La política que Bordeleau imagina —y que quizás ya acontece— no es representativa, ni deliberativa, sino pragmática. Una política que brota de las prácticas afectivas de una multiplicidad de formas de vida. No ya una racionalidad política, sino una estética de la existencia: “Una posibilidad telepática de comunicarse y comprenderse directamente a través de los sentidos, sin pasar por la palabra” (p. 144). Es en esta zona de diferenciación donde las formas de vida resuenan como dimensión política. No como trascendencia, sino como apertura radical a lo impersonal, a las fuerzas y conflictos que circundan la vida común de los seres terrestres.

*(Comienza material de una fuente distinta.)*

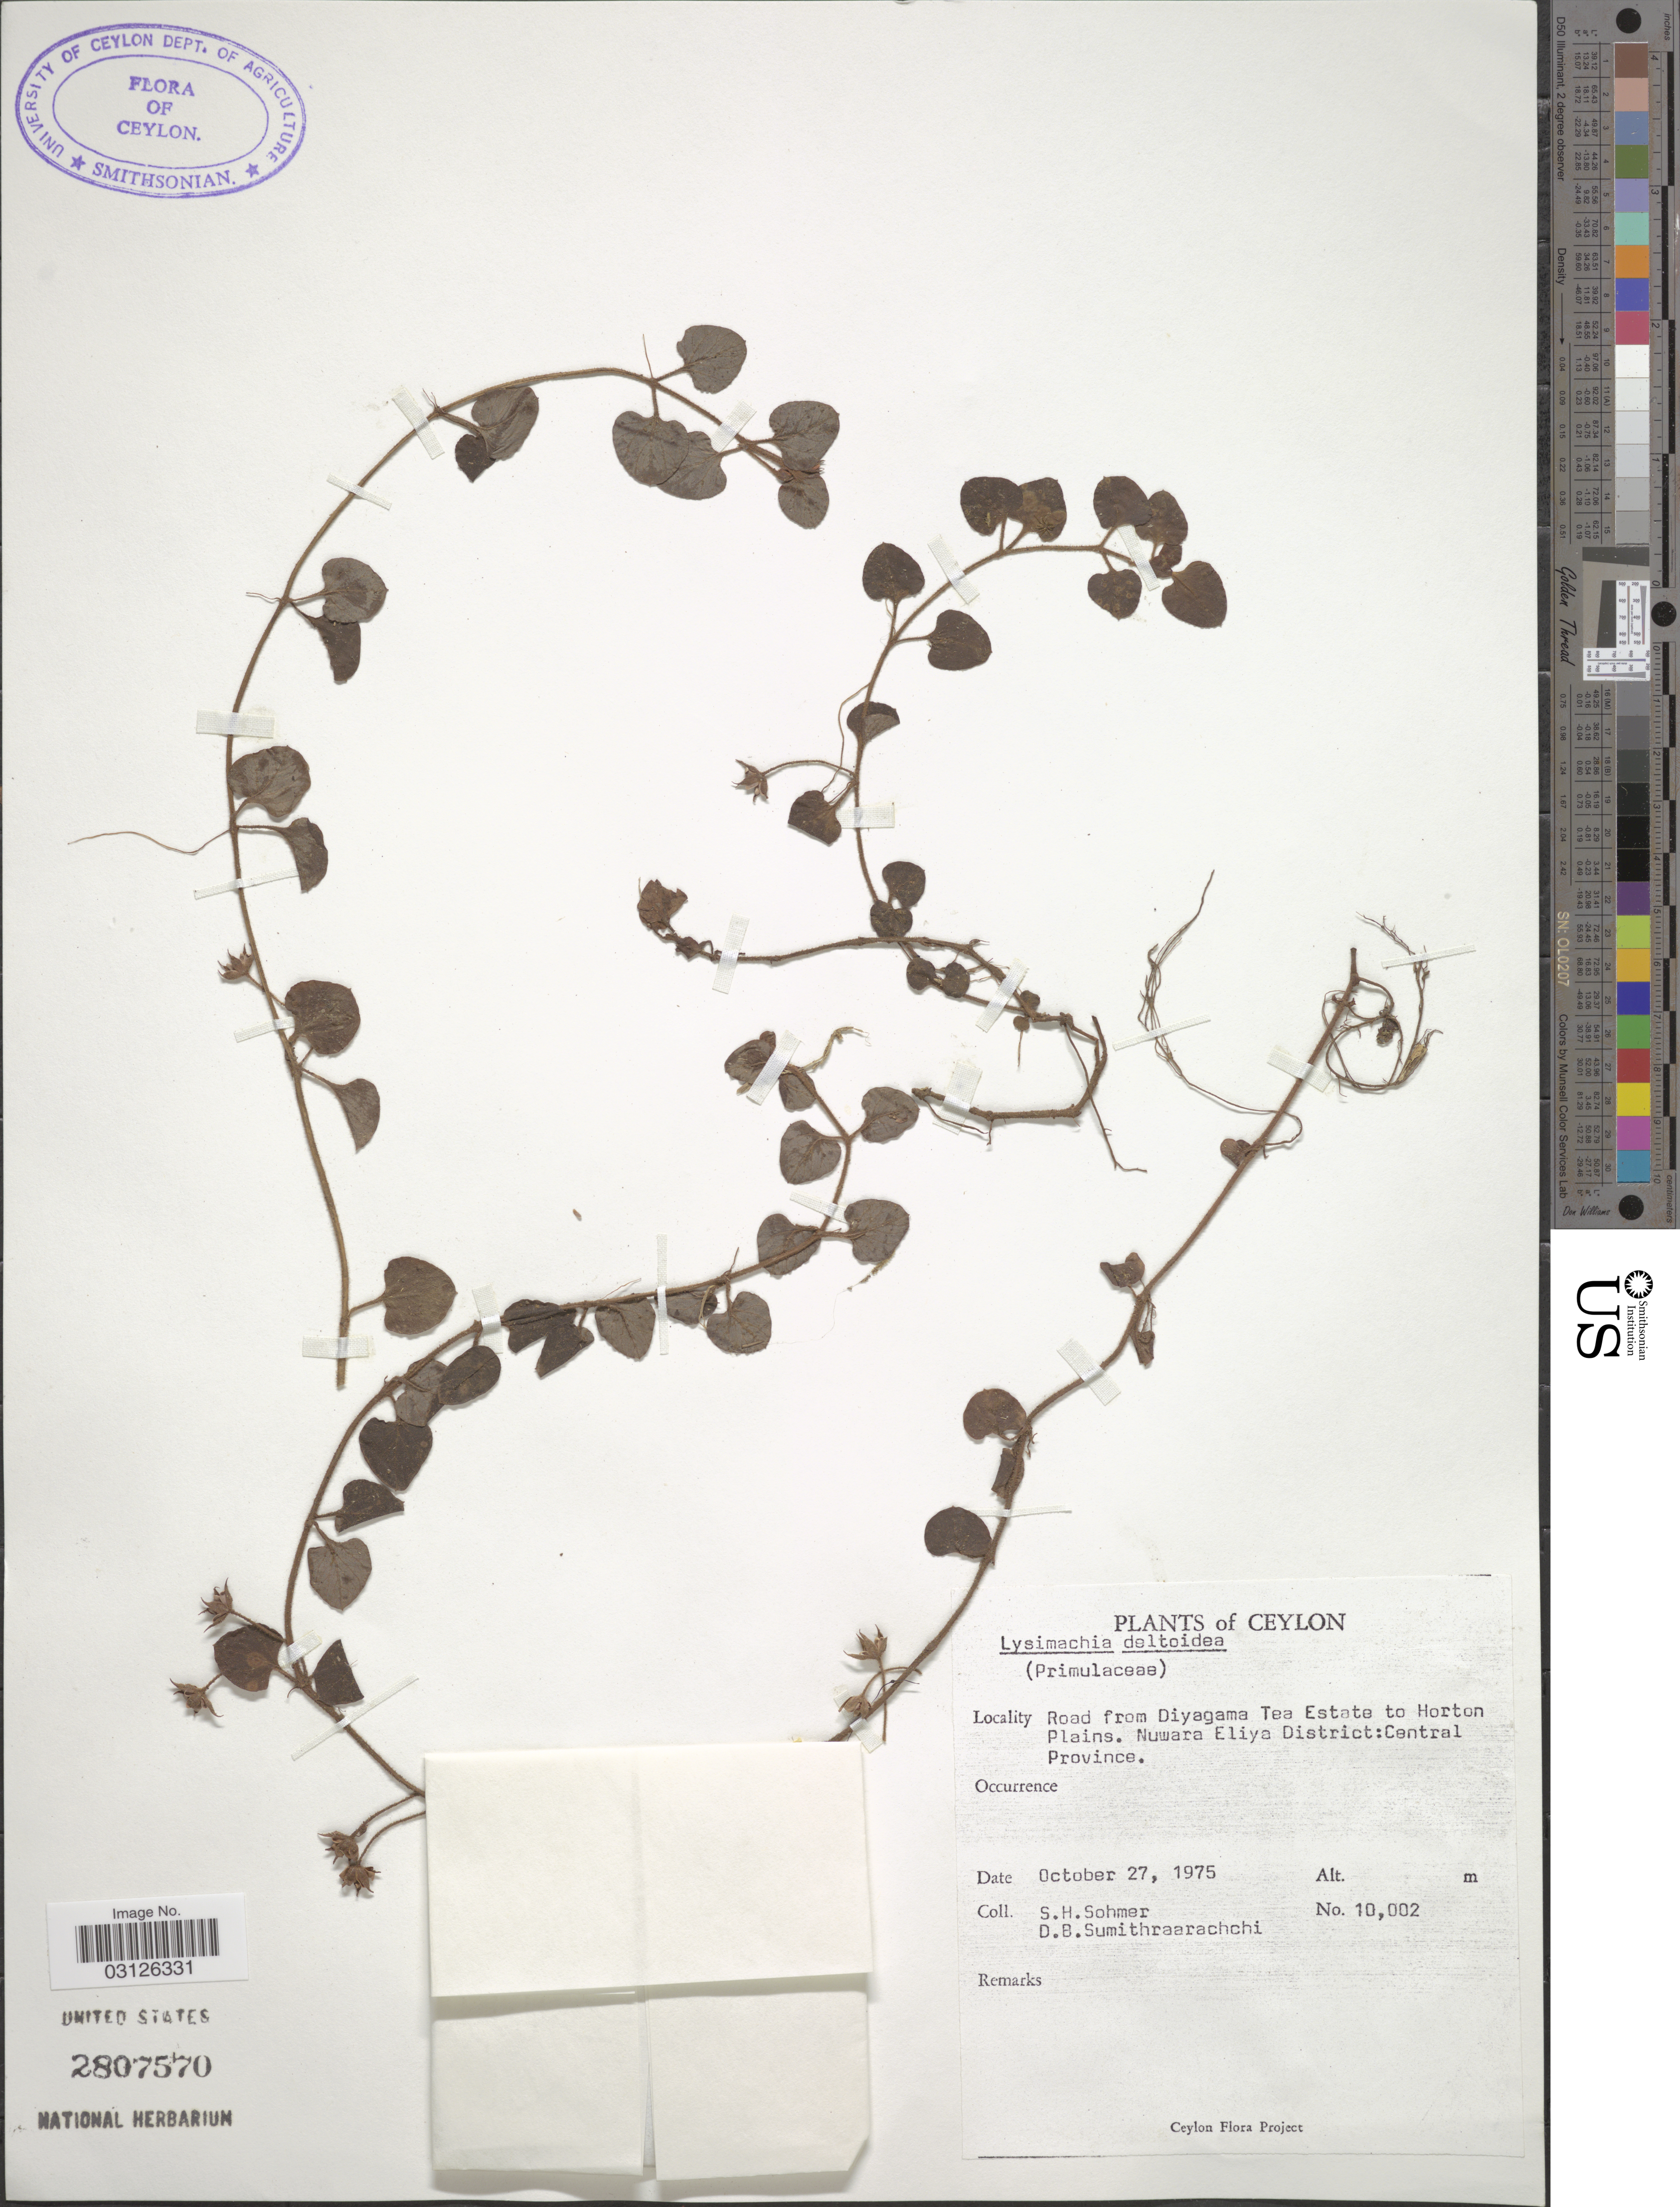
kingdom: Plantae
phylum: Tracheophyta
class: Magnoliopsida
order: Ericales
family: Primulaceae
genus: Lysimachia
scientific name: Lysimachia deltoidea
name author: Wight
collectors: S. H. Sohmer & D. B. Sumithraarachchi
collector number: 10002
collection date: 1975-10-27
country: Sri Lanka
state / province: Central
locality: Ceylon. Road from Diyagama Tea Estate to Horton Plains. Nuwara Eliya District.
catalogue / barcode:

Por ello, ¿Cómo salvar lo común del comunismo? es un ensayo que se lee como una invitación a reconfigurar nuestra sensibilidad política. No busca fundar un nuevo orden, sino liberar la experiencia de lo común de sus capturas ideológicas y dar lugar a la complejidad de la existencia planetaria. Al hacerlo, Érik se inscribe en una línea de pensamiento que no teme acercarse a la espiritualidad, a la estética (el cine y la música), a la vida afectiva, para repensar lo político desde el cuerpo, desde el gesto, desde el silencio. Salvar lo común, entonces, no es conservarlo ni organizarlo. Es dejarlo ser. Es abrirnos a su intensidad impersonal, a su potencia de resonancia, a su capacidad de desprogramar los lenguajes del poder. En ese gesto silencioso y vibrátil, quizás comience otra forma de política. O tal vez, lo que comienza es simplemente otra forma de vida…
[1] Érik conoce bastante bien el trabajo del filósofo francés. En 2018 publica por la misma casa editorial su Foucault anonimato.